Basic access to a git repository is fairly easy.
You specify --shared when initializing your bare repository, chgrp <your group> to the repository directory and your done. Now everyone in <your group> has read and write access to the repository with their account.
So what do I need?
- An easy way to tell which user can actually write or not
- A solution easy to integrate with my actual configuration manager - Here rudder/cfengine
Gitolite - to name the widely used tool for this kind of case - requires to install a bunch of script files, set a common git user, and store all its settings in a specific git repository. Definitely not practical to integrate in a configuration management tool.
How to do it then?
It is actually very easy to achieve these requirements with only basic linux settings and git hooks.
- Read access:
- ssh + user group
- Write access:
githook + acl file
Create your new git repository:
git init --bare --shared <repo>
chgrp -R <your group> <repo>
chmod o-rx <repo>
ls -ld <repo>
drwxrws--- 7 root <your group> 10 Oct 21 09:40 <repo>
Replace <repo>/hooks/update by the following python script.

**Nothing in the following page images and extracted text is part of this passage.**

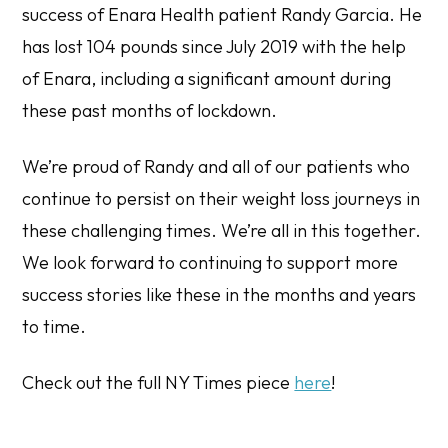
success of Enara Health patient Randy Garcia. He
has lost 104 pounds since July 2019 with the help
of Enara, including a significant amount during
these past months of lockdown.
We’re proud of Randy and all of our patients who
continue to persist on their weight loss journeys in
these challenging times. We’re all in this together.
We look forward to continuing to support more
success stories like these in the months and years
to time.
Check out the full NY Times piece
here
!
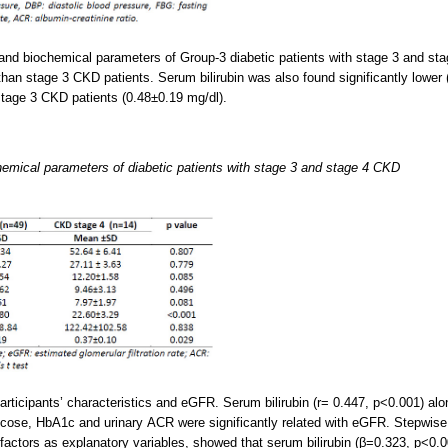
l and biochemical parameters of Group-3 diabetic patients with stage 3 and 
than stage 3 CKD patients. Serum bilirubin was also found significantly lower
stage 3 CKD patients (0.48±0.19 mg/dl).
hemical parameters of diabetic patients with stage 3 and stage 4 CKD
rticipants’ characteristics and eGFR. Serum bilirubin (r= 0.447, p<0.001) alo
ucose, HbA1c and urinary ACR were significantly related with eGFR. Stepwise
k factors as explanatory variables, showed that serum bilirubin (β=0.323, p<0.0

This script checks the type of command you're sending and validates if your username is listed in the git.acl file and exits accordingly.
#!/bin/env python
import os, sys, subprocess, ConfigParser
refname = sys.argv[1]
oldrev = sys.argv[2]
newrev = sys.argv[3]
user = os.getenv('USER')
revtype = ['commit', 'delete', 'tag']
config = ConfigParser.RawConfigParser()
config.read('./git.acl')
users = config.get('users', 'write').split()
print refname
print "oldrev="+oldrev
print "newrev="+newrev
print user
cmd = 'git cat-file -t %s' % (newrev)
process = subprocess.Popen(cmd, stdout=subprocess.PIPE, stderr=None, shell=True)
output = process.communicate()
thistype = output[0][:-1]
if ( thistype in revtype and not user in users):
print "!!! You're not authorized to push code to this repo"
sys.exit(1)
sys.exit(0)
Here is <repo>/hooks/git.acl
[users]
write = admin joe bob brad
The script could easily be extented to do more granular rights - allow pushing to branches but not to master, which branches a user could push to, etc... - while still being very easy to deploy using your favorite configuration management tool.